To add onto that, there are a couple of different ways of looking for blood clots. Historically, we looked with a test called a V/Q scan. As technology advanced, we developed CT pulmonary angiology.
CT pulmonary angiology is actually not very good at finding chronic blood clots. It is great at finding acute blood clots. It'll find them just as well as a V/Q scan does. It may miss up to half of chronic blood clots. Unfortunately, as people have become more and more married to CT pulmonary angiography, which is the newer technology. Fewer and fewer V/Q scans are being used. Really people have to know what they're looking for. Know that this V/Q scan is probably the better test in order to find it. In order to find chronic thromboemboli.

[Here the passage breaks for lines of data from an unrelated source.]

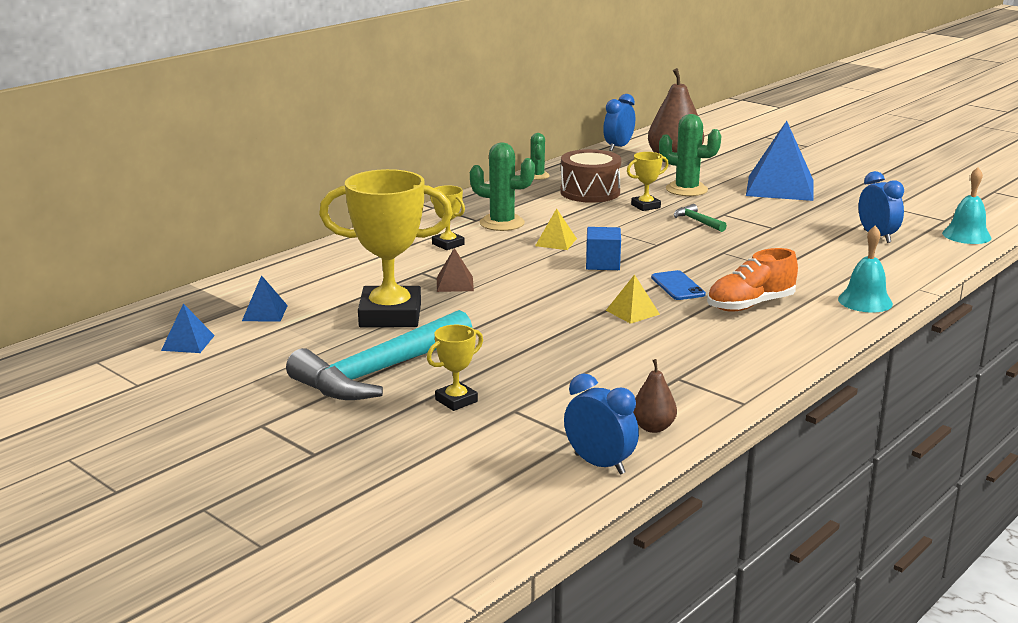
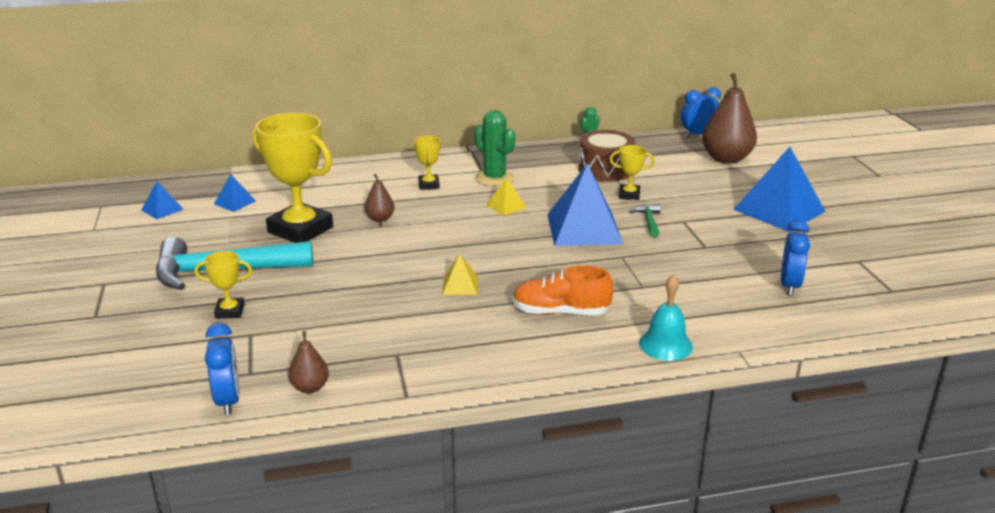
camera: 35 degrees right, 5 degrees up
brown pyramid [437,248,474,292] -> brown pear [365,174,395,222]
blue cube [586,227,621,270] -> none
blue phone [651,270,706,300] -> none
green cactus [659,114,721,196] -> none
turquoise bell [942,167,991,244] -> none
none -> blue pyramid [547,163,623,246]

The shorter answer to that long one the explanation is I think we're catching almost all of the acute PEs, but we're probably missing a lot of the chronic pulmonary emboli.
For the vast majority of people when you get a blood clot, you get started on blood thinners. The blood thinners prevent your body from making new clot. Then your body breaks down the blood clot that was already there. In the vast majority of people, your body breaks down that blood clot. 97% of people your body will break down that blood clot.
For reasons that we don't fully understand, some people's body doesn't break down that blood clot. These are the people who go on and have chronic thromboembolic disease. I think there's a couple different ways that you can think about this. There is some disagreement about the right way. Because 97% of people with a blood clot if they go on blood thinners for three to six months, their blood clot goes away. That's probably good enough for the vast majority of people. Most people should feel pretty confident that their blood clot has gone away.
Now, I think some people would say, everyone should get a V/Q scan six months after they've get treated for a blood clot to see if they've got any chronic blood clot. I don't know whether we necessarily need to do that. What I do know is if you've had a blood clot, and six months later you're still feeling short of breath… or your heart is racing… or you don't feel like you were before you had that blood clot, then the best thing to do is to take a look and see whether it's gone. The best way to take a look and see whether it's gone is with a V/Q scan, which is the older test that's nonetheless better for finding chronic blood clots.
I'm Peter Leary and I am aware that I'm rare.